Find each line in the data below that contains the word "structures" and copy those lines in full. Treat the match as case-sensitive.

......

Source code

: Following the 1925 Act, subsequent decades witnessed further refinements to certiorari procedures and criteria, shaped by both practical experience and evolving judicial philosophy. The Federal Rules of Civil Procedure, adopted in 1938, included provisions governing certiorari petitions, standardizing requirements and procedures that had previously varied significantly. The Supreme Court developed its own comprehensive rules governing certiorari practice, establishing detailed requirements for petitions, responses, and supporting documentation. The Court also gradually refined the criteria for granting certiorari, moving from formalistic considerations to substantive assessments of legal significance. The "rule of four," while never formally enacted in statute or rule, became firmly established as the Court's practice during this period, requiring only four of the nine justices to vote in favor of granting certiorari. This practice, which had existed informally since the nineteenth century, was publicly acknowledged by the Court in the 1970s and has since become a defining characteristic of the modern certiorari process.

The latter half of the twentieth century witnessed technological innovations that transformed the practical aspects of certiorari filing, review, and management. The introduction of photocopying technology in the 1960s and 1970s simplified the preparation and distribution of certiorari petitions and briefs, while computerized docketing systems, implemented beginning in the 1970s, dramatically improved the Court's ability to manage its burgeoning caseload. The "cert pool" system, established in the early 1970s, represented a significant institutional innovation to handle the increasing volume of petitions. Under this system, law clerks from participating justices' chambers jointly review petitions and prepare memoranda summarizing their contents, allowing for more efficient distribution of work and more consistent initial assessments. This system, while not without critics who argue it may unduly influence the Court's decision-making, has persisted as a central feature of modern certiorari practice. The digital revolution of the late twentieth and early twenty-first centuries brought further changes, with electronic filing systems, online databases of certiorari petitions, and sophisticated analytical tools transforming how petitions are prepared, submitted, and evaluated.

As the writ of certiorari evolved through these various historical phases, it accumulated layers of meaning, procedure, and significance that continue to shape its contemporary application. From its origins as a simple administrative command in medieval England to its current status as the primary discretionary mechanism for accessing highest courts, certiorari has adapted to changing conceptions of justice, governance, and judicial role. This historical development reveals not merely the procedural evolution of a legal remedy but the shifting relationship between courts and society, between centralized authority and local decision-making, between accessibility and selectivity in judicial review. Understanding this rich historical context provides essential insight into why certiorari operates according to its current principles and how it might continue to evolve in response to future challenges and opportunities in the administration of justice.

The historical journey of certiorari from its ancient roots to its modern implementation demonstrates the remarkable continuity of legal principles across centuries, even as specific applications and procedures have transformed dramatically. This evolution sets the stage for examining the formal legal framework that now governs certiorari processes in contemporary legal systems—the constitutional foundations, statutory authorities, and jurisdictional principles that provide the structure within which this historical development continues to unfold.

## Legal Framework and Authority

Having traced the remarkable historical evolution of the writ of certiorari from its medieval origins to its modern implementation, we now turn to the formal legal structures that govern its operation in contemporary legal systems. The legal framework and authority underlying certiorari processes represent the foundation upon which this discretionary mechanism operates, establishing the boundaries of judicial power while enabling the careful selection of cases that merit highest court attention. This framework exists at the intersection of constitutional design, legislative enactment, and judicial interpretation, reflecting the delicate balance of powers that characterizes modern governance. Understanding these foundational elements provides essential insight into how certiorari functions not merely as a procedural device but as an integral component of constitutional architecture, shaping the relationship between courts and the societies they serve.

......

[Finished task]
Having traced the remarkable historical evolution of the writ of certiorari from its medieval origins to its modern implementation, we now turn to the formal legal structures that govern its operation in contemporary legal systems. The legal framework and authority underlying certiorari processes represent the foundation upon which this discretionary mechanism operates, establishing the boundaries of judicial power while enabling the careful selection of cases that merit highest court attention. This framework exists at the intersection of constitutional design, legislative enactment, and judicial interpretation, reflecting the delicate balance of powers that characterizes modern governance. Understanding these foundational elements provides essential insight into how certiorari functions not merely as a procedural device but as an integral component of constitutional architecture, shaping the relationship between courts and the societies they serve.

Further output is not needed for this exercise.